Ca2+ influx activates nNOS via PSD-95 association with GluN2 subunits. In additional experiments, Martel et al. (2012) found that GluN2B+/+ neurons coupled more strongly to NMDA-induced NO production and concluded that stronger CTD2B coupling to PSD-95, NO production, and nNOS-dependent CREB inactivation leads to enhanced vulnerability to excitotoxic insults. Finally, the basis for the stronger association of PSD-95 with GluN2BWT compared to GluN2B2A(CTR) was explored. An internal region of the CTD2B (1086–1157), when deleted, resulted in a decrease in PSD-95 association, Veliparib whereas overexpression of this region led to reduced NMDA-induced cell death. This region thus could be implicated in NMDAR signaling

leading to cell death. The idea that GluN2A and GluN2B subunits play different roles in diverse processes such as synaptic plasticity, intracellular signaling, and excitotoxicity has often been entertained.
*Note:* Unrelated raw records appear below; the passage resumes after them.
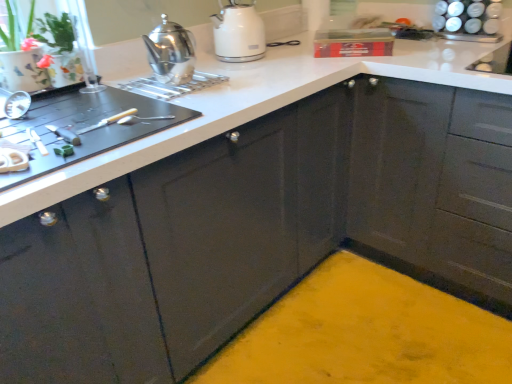
Question: From the image's perspective, does polished stainless steel teapot at upper left, arranged as the first kitchen appliance when viewed from the front, appear lower than textured ceramic pot at upper left?

Choices:
 (A) yes
 (B) no

Answer: (A)

Question: Is polished stainless steel teapot at upper left, arranged as the first kitchen appliance when viewed from the front, oriented away from textured ceramic pot at upper left?

Choices:
 (A) no
 (B) yes

Answer: (A)

Question: From the image's perspective, would you say polished stainless steel teapot at upper left, arranged as the 2th kitchen appliance when viewed from the back, is positioned over textured ceramic pot at upper left?

Choices:
 (A) yes
 (B) no

Answer: (B)

Question: Is polished stainless steel teapot at upper left, arranged as the first kitchen appliance when viewed from the front, wider than textured ceramic pot at upper left?

Choices:
 (A) yes
 (B) no

Answer: (B)

Question: Does polished stainless steel teapot at upper left, arranged as the 2th kitchen appliance when viewed from the back, appear on the left side of textured ceramic pot at upper left?

Choices:
 (A) yes
 (B) no

Answer: (B)

Question: From a real-world perspective, relative to textured ceramic pot at upper left, is white glossy spice rack at upper right vertically above or below?

Choices:
 (A) above
 (B) below

Answer: (B)

Question: Is white glossy spice rack at upper right situated inside textured ceramic pot at upper left or outside?

Choices:
 (A) inside
 (B) outside

Answer: (B)

Question: Considering their positions, is white glossy spice rack at upper right located in front of or behind textured ceramic pot at upper left?

Choices:
 (A) front
 (B) behind

Answer: (B)

Question: From their relative heights in the image, would you say white glossy spice rack at upper right is taller or shorter than textured ceramic pot at upper left?

Choices:
 (A) tall
 (B) short

Answer: (B)

Question: Would you say glossy dark gray cabinet at upper right is to the left or to the right of textured ceramic pot at upper left in the picture?

Choices:
 (A) right
 (B) left

Answer: (A)

Question: Is glossy dark gray cabinet at upper right in front of or behind textured ceramic pot at upper left in the image?

Choices:
 (A) behind
 (B) front

Answer: (B)

Question: Is glossy dark gray cabinet at upper right inside or outside of textured ceramic pot at upper left?

Choices:
 (A) outside
 (B) inside

Answer: (A)

Question: From their relative heights in the image, would you say glossy dark gray cabinet at upper right is taller or shorter than textured ceramic pot at upper left?

Choices:
 (A) tall
 (B) short

Answer: (A)

Question: From the image's perspective, is white glossy spice rack at upper right positioned above or below black rubber cutting board at left?

Choices:
 (A) above
 (B) below

Answer: (A)

Question: Looking at the image, does white glossy spice rack at upper right seem bigger or smaller compared to black rubber cutting board at left?

Choices:
 (A) small
 (B) big

Answer: (A)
In the case of synaptic plasticity, experimental evidence is not conclusive, and it appears that both subunits are necessary (Müller et al., 2009). However, there is evidence PAK6 that GluN2A and GluN2B subunits affect α-amino-3-hydroxy-5-methyl-4-isoxazolepropionic acid (AMPA) receptor trafficking in opposite ways, with GluN2A promoting and GluN2B inhibiting surface expression of GluA1 subunits. In the realm of excitotoxicity, it was previously demonstrated that activation

of GluN2B-containing NMDA receptors, at either synaptic or extrasynaptic sites, leads to excitotoxicity, whereas activation of either synaptic or extrasynaptic GluN2A-contaning NMDARs promotes neuronal survival and is neuroprotective (Liu et al., 2007). In this study, administration of glycine alone or in the presence of a GluN2B antagonist attenuated ischemic brain damage. Understanding the mechanisms of NMDAR-mediated excitotoxicity is paramount to the development of better neuroprotective tools in acute and chronic conditions. While great strides had been made, many of them by Hardingham’s group, the intimate mechanisms of excitotoxicity had been missing. Although the increased presence of GluN2B subunits in extrasynaptic locations is still a matter of debate, the role of these subunits in NMDAR-mediated toxicity is well supported by experimental evidence.